__DIRECTIONS FOR THIS TASK__: Look for "showing" in the records and copy every line that has it.

__Collected data entries__:
────────

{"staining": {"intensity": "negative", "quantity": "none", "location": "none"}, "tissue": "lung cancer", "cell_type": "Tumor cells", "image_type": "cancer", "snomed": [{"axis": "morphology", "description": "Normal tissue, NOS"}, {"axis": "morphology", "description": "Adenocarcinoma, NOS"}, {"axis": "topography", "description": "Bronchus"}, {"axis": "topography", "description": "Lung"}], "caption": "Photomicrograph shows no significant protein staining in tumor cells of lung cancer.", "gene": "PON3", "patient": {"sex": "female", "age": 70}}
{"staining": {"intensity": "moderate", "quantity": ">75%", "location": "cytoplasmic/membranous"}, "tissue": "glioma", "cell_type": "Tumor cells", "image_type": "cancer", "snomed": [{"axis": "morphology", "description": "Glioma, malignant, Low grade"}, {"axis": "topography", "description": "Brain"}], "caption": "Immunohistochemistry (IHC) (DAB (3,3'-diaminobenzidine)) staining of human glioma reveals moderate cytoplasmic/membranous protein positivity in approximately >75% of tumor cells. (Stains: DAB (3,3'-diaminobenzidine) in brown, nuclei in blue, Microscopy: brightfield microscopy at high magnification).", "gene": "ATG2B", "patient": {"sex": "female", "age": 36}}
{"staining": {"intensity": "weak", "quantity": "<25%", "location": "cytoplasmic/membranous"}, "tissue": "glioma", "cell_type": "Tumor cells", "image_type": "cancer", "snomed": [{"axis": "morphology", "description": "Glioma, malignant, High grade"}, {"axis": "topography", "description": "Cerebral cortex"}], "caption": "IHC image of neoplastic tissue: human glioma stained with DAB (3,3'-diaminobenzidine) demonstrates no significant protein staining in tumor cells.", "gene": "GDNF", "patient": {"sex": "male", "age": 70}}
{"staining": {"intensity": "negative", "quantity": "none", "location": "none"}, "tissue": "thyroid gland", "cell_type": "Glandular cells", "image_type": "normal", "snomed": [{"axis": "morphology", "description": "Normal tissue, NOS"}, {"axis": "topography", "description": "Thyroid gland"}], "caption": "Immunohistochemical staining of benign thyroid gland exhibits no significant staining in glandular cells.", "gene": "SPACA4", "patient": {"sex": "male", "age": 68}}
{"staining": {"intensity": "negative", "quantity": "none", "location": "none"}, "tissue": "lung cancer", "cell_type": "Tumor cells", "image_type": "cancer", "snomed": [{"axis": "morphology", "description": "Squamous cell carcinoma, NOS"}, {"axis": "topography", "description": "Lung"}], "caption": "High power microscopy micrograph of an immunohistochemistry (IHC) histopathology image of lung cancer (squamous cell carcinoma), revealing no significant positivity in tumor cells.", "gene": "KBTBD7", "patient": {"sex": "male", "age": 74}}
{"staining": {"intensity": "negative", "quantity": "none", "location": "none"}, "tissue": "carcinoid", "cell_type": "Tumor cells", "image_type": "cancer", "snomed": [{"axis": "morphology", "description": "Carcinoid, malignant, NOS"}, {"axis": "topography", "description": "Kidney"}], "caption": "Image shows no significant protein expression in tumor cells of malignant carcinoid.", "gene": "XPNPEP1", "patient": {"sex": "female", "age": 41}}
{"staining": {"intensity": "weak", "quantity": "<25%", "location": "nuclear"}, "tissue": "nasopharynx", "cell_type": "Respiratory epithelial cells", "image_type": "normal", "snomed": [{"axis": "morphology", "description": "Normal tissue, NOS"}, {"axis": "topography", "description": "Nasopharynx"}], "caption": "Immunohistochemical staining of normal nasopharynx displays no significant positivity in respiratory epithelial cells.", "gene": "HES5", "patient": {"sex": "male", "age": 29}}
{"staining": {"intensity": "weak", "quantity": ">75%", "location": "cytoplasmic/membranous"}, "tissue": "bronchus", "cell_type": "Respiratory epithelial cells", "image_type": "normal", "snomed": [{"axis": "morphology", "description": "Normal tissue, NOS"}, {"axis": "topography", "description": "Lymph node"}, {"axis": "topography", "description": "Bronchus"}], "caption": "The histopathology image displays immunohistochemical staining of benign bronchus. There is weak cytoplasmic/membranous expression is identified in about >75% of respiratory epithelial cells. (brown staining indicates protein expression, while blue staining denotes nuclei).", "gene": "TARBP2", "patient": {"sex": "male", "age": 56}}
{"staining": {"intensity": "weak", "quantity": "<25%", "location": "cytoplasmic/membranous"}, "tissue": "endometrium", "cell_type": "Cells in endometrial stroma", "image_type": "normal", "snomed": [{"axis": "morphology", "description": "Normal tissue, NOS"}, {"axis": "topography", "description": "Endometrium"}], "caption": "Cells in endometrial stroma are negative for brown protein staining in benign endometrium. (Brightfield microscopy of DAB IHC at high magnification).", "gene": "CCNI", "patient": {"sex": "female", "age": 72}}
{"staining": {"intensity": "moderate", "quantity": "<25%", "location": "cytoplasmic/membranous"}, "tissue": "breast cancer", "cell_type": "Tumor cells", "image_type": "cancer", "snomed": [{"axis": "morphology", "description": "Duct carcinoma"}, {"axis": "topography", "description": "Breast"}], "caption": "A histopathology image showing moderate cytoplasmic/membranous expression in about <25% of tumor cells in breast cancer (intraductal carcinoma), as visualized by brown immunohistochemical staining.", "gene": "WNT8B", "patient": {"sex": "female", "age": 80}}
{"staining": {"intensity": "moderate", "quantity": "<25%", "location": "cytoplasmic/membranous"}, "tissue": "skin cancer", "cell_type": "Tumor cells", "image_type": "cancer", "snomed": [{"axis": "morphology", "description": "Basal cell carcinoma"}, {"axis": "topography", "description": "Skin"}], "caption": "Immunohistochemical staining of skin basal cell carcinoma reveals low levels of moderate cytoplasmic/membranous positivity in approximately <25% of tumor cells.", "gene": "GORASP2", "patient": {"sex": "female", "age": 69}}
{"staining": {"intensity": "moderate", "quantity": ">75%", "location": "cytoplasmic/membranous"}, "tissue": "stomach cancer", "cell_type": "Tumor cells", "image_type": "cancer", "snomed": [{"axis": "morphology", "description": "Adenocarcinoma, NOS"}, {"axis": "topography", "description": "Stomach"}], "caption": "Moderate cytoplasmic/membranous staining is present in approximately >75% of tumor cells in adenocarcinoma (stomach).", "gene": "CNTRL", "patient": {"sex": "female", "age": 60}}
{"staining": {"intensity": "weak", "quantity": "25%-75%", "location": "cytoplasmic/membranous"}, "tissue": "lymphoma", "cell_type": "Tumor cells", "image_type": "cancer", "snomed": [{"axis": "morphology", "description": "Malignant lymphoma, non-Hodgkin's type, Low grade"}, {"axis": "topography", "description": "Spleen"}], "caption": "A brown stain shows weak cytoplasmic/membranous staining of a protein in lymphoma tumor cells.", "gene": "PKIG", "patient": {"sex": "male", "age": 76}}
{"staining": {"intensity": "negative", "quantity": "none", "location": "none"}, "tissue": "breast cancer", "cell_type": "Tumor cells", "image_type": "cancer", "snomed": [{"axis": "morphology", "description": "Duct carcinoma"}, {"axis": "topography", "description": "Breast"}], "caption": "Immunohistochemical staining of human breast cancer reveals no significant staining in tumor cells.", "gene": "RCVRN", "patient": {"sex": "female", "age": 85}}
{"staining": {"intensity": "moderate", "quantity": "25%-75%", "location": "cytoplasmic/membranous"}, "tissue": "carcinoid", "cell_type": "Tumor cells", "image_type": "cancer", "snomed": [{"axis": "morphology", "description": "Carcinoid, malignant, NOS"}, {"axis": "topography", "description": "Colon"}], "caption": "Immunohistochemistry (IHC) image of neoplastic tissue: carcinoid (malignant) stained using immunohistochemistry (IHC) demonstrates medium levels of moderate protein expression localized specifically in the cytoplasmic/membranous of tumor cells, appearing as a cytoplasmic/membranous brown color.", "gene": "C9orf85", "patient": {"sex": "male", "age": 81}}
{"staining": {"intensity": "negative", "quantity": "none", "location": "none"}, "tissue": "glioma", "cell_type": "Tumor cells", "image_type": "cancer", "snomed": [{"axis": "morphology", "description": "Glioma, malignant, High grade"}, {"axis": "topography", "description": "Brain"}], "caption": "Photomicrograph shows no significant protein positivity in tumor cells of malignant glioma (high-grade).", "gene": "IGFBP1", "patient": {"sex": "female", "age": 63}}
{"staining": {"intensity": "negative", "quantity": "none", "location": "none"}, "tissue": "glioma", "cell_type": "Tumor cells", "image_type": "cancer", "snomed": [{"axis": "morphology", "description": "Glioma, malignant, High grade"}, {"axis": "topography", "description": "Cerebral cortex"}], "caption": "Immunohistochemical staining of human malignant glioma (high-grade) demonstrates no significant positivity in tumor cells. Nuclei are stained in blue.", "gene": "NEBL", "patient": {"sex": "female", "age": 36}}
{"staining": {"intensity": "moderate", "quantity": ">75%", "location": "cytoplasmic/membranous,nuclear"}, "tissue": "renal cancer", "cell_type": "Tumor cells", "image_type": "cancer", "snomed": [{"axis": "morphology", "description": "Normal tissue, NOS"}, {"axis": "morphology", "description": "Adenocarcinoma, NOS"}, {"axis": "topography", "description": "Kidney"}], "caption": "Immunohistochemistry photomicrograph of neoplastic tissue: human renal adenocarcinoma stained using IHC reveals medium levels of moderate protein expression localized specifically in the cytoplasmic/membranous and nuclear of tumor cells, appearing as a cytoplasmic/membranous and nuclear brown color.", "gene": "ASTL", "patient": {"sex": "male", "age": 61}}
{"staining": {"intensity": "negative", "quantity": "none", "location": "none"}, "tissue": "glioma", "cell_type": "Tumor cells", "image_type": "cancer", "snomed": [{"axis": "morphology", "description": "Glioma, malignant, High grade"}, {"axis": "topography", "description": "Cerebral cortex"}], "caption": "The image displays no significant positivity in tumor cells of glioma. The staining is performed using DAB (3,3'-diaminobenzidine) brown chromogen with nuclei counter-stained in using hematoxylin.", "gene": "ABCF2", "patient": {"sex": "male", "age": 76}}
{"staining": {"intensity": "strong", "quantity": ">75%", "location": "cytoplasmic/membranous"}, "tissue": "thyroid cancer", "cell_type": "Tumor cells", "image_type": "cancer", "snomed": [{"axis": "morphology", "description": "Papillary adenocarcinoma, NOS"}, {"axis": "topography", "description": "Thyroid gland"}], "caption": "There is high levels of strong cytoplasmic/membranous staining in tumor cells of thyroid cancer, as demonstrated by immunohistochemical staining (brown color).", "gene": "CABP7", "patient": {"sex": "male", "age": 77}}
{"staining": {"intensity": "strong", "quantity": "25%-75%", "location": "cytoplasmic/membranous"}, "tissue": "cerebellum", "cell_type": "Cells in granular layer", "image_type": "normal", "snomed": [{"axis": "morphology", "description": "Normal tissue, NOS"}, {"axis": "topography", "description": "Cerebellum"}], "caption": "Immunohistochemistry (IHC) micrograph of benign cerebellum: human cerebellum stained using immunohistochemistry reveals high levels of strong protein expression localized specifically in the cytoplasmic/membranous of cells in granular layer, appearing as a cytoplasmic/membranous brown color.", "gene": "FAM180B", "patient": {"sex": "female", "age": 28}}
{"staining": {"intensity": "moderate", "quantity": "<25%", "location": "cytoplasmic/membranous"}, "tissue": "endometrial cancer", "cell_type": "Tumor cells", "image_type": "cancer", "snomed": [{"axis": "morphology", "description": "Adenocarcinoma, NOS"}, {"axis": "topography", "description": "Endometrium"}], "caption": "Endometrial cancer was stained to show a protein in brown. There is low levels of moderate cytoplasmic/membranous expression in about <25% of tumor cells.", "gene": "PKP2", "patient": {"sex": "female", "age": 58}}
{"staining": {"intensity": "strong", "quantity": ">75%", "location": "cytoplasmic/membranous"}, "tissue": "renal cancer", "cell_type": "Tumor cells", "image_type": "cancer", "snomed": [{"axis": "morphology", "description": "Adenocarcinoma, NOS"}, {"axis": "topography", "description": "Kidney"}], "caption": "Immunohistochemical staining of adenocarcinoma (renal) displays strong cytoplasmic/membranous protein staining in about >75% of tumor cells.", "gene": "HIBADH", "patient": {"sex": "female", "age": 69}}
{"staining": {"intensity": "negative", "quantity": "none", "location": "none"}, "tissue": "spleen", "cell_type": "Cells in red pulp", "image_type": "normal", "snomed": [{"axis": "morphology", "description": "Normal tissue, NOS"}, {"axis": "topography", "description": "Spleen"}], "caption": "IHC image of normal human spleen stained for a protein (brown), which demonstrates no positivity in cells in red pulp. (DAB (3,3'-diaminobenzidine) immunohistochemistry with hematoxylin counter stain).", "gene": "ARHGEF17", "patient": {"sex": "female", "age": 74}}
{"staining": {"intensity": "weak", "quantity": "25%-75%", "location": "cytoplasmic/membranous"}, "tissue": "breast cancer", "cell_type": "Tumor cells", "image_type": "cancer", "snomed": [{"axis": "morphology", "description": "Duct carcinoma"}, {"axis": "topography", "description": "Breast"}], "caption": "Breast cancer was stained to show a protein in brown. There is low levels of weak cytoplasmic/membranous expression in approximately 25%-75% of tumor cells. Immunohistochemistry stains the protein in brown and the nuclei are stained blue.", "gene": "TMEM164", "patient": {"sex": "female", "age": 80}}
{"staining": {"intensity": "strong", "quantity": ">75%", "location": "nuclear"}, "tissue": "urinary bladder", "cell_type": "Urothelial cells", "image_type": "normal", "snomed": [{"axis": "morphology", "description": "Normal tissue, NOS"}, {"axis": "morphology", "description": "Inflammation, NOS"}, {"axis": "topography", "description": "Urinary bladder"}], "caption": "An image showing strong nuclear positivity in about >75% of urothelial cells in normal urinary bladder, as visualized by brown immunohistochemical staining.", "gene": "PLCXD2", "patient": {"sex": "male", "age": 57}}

────────

__SOLVED PROBLEM__:
{"staining": {"intensity": "moderate", "quantity": "<25%", "location": "cytoplasmic/membranous"}, "tissue": "breast cancer", "cell_type": "Tumor cells", "image_type": "cancer", "snomed": [{"axis": "morphology", "description": "Duct carcinoma"}, {"axis": "topography", "description": "Breast"}], "caption": "A histopathology image showing moderate cytoplasmic/membranous expression in about <25% of tumor cells in breast cancer (intraductal carcinoma), as visualized by brown immunohistochemical staining.", "gene": "WNT8B", "patient": {"sex": "female", "age": 80}}
{"staining": {"intensity": "strong", "quantity": ">75%", "location": "nuclear"}, "tissue": "urinary bladder", "cell_type": "Urothelial cells", "image_type": "normal", "snomed": [{"axis": "morphology", "description": "Normal tissue, NOS"}, {"axis": "morphology", "description": "Inflammation, NOS"}, {"axis": "topography", "description": "Urinary bladder"}], "caption": "An image showing strong nuclear positivity in about >75% of urothelial cells in normal urinary bladder, as visualized by brown immunohistochemical staining.", "gene": "PLCXD2", "patient": {"sex": "male", "age": 57}}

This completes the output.